Sometimes doesn’t feel much like it, right?

Just saw a tweet from @SinglePhobia passing on the frustration of seeing no one on the @MorningJoe television show even try to stand up to a conservative author whose new book claims “feminism has failed us.”

I’d say feminism has made some significant changes. Certainly we’ve made great strides in the workplace in terms of career opportunities – with miles yet to go over terrain that can still feel particularly grueling. See research by Psychology Today’s Single Living editor.

The first time I watched an episode of Mad Men, the television series about the advertising business in the 60s, I almost got sick. Simply couldn’t watch it because I’d lived through that time, and the men’s snide, condescending attitudes brought back miserable memories.
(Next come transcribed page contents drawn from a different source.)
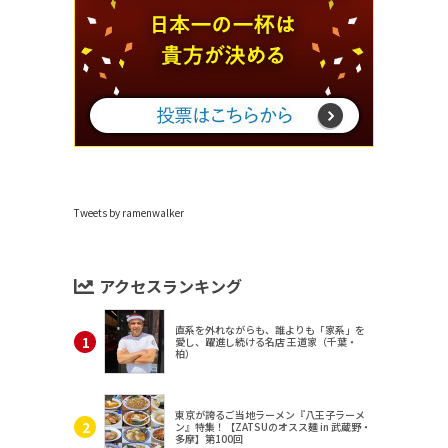
Tweets by ramenwalker
アクセスランキング
直系を外れながらも、誰よりも「家系」を
愛し、躍進し続ける名店 王道家（千葉・
柏）
東京が誇るご当地ラーメン『八王子ラーメ
ン』特集！【ZATSUのオスス麺 in 武蔵野・
多摩】第100回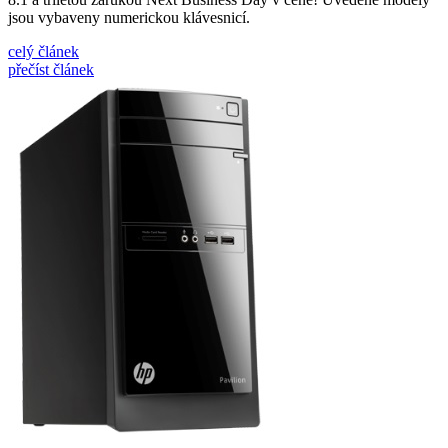
jsou vybaveny numerickou klávesnicí.
celý článek
přečíst článek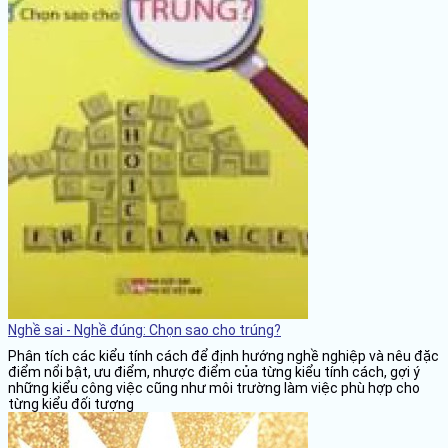
Nghề sai - Nghề đúng: Chọn sao cho trúng?
Phân tích các kiểu tính cách để định hướng nghề nghiệp và nêu đặc
điểm nổi bật, ưu điểm, nhược điểm của từng kiểu tính cách, gợi ý
những kiểu công việc cũng như môi trường làm việc phù hợp cho
từng kiểu đối tượng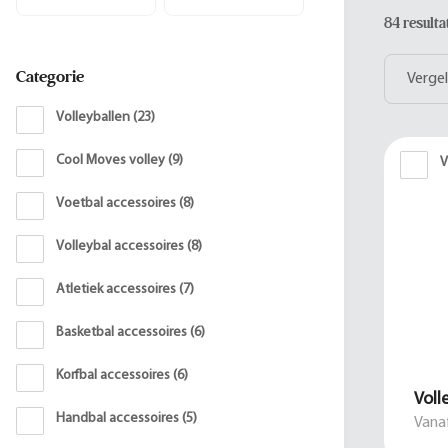
84 result
Categorie
Vergel
Volleyballen
(
23
)
Cool Moves volley
(
9
)
V
Voetbal accessoires
(
8
)
Volleybal accessoires
(
8
)
Atletiek accessoires
(
7
)
Basketbal accessoires
(
6
)
Korfbal accessoires
(
6
)
Voll
Handbal accessoires
(
5
)
Vanaf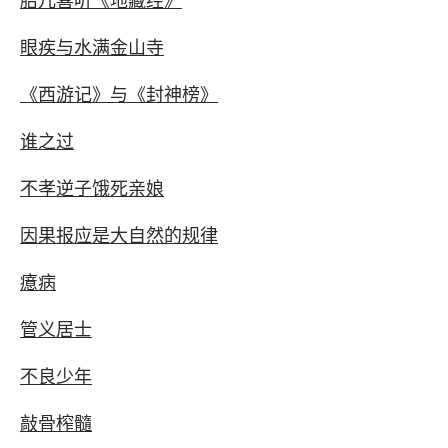
胎儿喜听《地藏经》
眼疾与水满金山寺
《西游记》与《封神榜》
谁之过
不孝逆子饿死亲娘
因果报应是大自然的规律
癔病
管义居士
不良少年
敲骨榨髓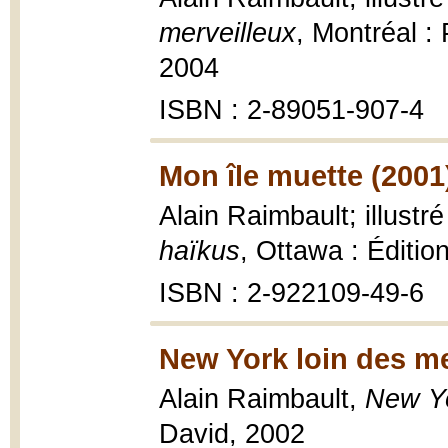
merveilleux
, Montréal :
2004
ISBN : 2-89051-907-4
Mon île muette (2001
Alain Raimbault; illustr
haïkus
, Ottawa : Éditio
ISBN : 2-922109-49-6
New York loin des me
Alain Raimbault,
New Yo
David, 2002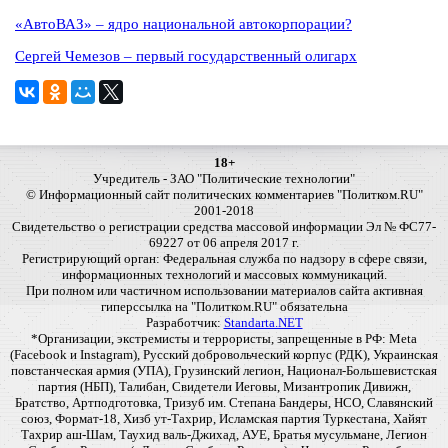
«АвтоВАЗ» – ядро национальной автокорпорации?
Сергей Чемезов – первый государственный олигарх
18+
Учредитель - ЗАО "Политические технологии"
© Информационный сайт политических комментариев "Политком.RU"
2001-2018
Свидетельство о регистрации средства массовой информации Эл № ФС77-
69227 от 06 апреля 2017 г.
Регистрирующий орган: Федеральная служба по надзору в сфере связи,
информационных технологий и массовых коммуникаций.
При полном или частичном использовании материалов сайта активная
гиперссылка на "Политком.RU" обязательна
Разработчик:
Standarta.NET
*Организации, экстремисты и террористы, запрещенные в РФ: Meta
(Facebook и Instagram), Русский добровольческий корпус (РДК), Украинская
повстанческая армия (УПА), Грузинский легион, Национал-Большевистская
партия (НБП), Талибан, Свидетели Иеговы, Мизантропик Дивижн,
Братство, Артподготовка, Тризуб им. Степана Бандеры, НСО, Славянский
союз, Формат-18, Хизб ут-Тахрир, Исламская партия Туркестана, Хайят
Тахрир аш-Шам, Таухид валь-Джихад, АУЕ, Братья мусульмане, Легион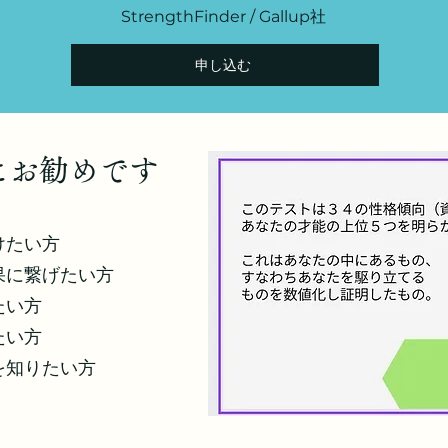
StrengthFinder / Gallup社
申し込む
方にお勧めです
けたい方
果に繋げたい方
たい方
たい方
を知りたい方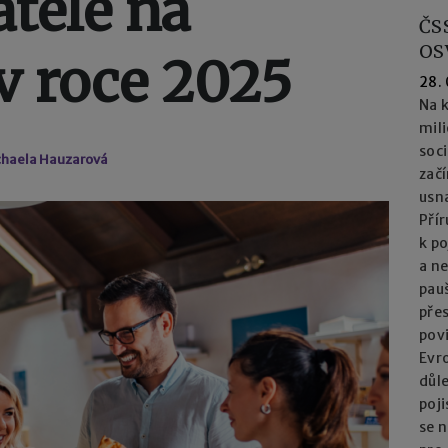
tele na
ČS
OS
v roce 2025
28.
Na k
mil
soc
chaela Hauzarová
začí
usna
Přír
k po
a n
pau
přes
pov
Evro
důl
poj
se n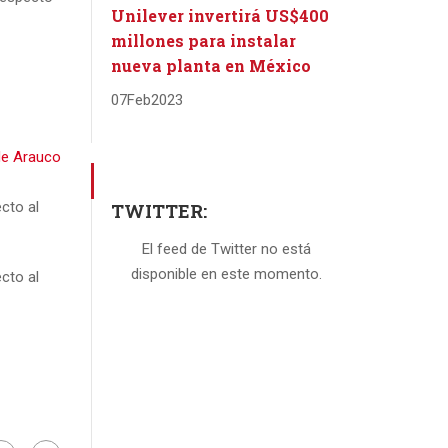
Unilever invertirá US$400
millones para instalar
nueva planta en México
07
Feb
2023
 de Arauco
cto al
TWITTER:
El feed de Twitter no está
disponible en este momento.
cto al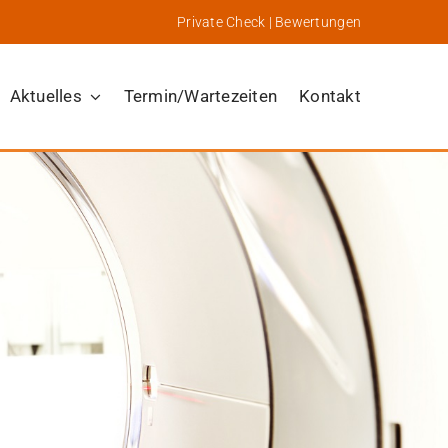
Private Check
|
Bewertungen
Aktuelles
Termin/Wartezeiten
Kontakt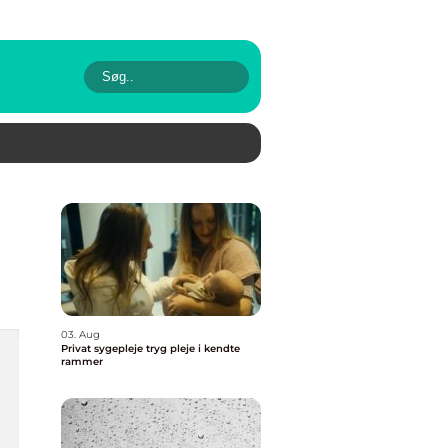
03. Aug
Privat sygepleje tryg pleje i kendte
rammer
Recently, after hearing over and over again how many awards the show had won, I decided to control my revulsion and see if I could figure out what was so good about it. Suffice it to say, the acting was pretty darn good, but the plot line – which too frequently involves the tall and handsome, privileged-but-somehow-vulnerable male star sleeping with practically every female who comes into his field of vision – wore thin after a few seasons.

The net effect of watching was to remind me just how subjugated women tended to be back then. The most amazing character in the series was the single woman who rose from copywriter to creative team coordinator by standing up for herself – a courageous move that in the real world would have been just as likely to get her fired. She also completely hid the pregnancy brought on when she fell for one of the ad execs saying he couldn’t stop thinking about her – and let him impregnate her on the couch in his office. Once he dumped her because she was too uppity about being promoted, she never let him know about the pregnancy. Just wore disguising outfits and put up with the snide comments about her getting fat – and then gave the child up for adoption, probably because pregnancy termination was illegal back then.

Read the Huffington Post article about feminism that started the Tweet storm. And you may want to know I finally saw the last few episodes of Mad Men and found them surprisingly satisfying.

Happy Single Working Women’s Week**!

 

**Single Working Women’s Week in 2018 goes from July 29 to August 4. And of course Single Working Women’s Day is Saturday, August 4 every year. As seen in Chase’s Calendar of Events 2018.